Her friends were so conscious of her problem they would give her gift tokens for massage sessions. Then, in 2008, Tony Walsh, one of Eoin's friends, said Esti might benefit from Rolfing, a deep-tissue technique he practised.

He describes Rolfing as "a systematic, hands-on approach to balance the body around posture, alignment and movement. Its goal is to create functional and structural changes within the body that help free the body from limitations, injury and pain."

So Esti decided to give it a go as she had recently become pregnant and had been warned that the pain could get worse as the pregnancy advanced.

She signed on for a course of 10 treatments. "The first three sessions Tony works around the tissue that surrounds the muscle. Then he goes deeper for the next six treatments," she explains. "He also works on other parts of the body -- the idea is to work with all the muscles."

Esti says it's not the usual passive form of massage, but one in which the individual client's needs are addressed.

She says it's not painful, although a good deal of pressure may be applied.

"It's very different to any massage I've ever had. He made me very aware of the connection that exists between all the muscles. For example, when he worked on the hip area I could feel pain being released in my back. I experienced that sense of everything being connected when he was Rolfing."
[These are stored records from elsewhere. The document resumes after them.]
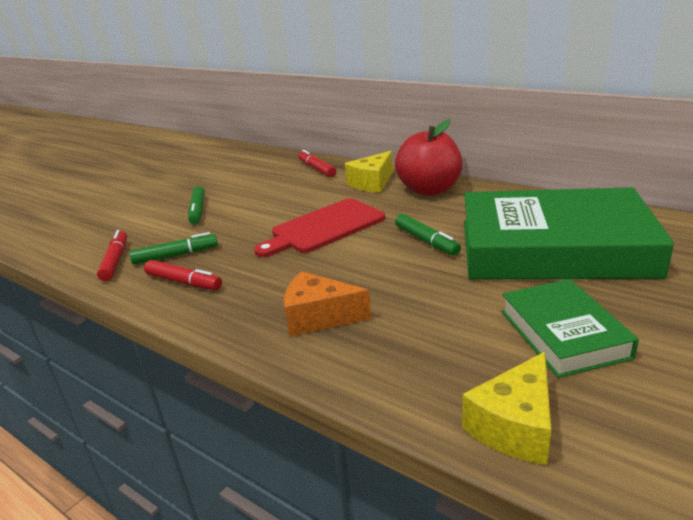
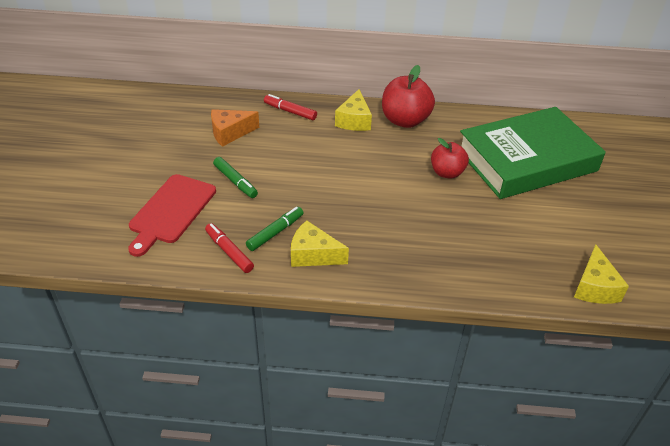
camera: 35 degrees left, 15 degrees up
(184, 282) = (313, 255): red marker -> yellow cheese
(319, 317) = (438, 254): orange cheese -> orange cheese (230, 133)
(324, 227) = (363, 176): red cutting board -> red cutting board (171, 211)
(426, 241) = (447, 173): green marker -> red apple
(563, 334) = (576, 224): green book -> none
Esti is certain the treatment was successful. "At the end of it all I was pain-free," she says. "One day, not so long after the sessions had ended, Eoin turned to me and said I hadn't asked him to rub my back in a long while. And that was true; I was quite surprised."

As the pregnancy progressed Esti took additional care of herself by doing yoga and Pilates. After the birth of her son, Iefan Connolly, in July 2009, she had three more sessions of Rolfing and is now pain-free again.

"The odd time I have a small twinge, but that is not pain," Esti says. "These days I am also very aware of my posture. You feel so much better if you have good posture -- you have so much more energy. We should teach our children about good posture at school."

As she heads out into the bustle of Grafton Street I can see she has learned her lessons well: this attractive, raven-haired mother glides along with a straight back and her head held high -- and she looks happy.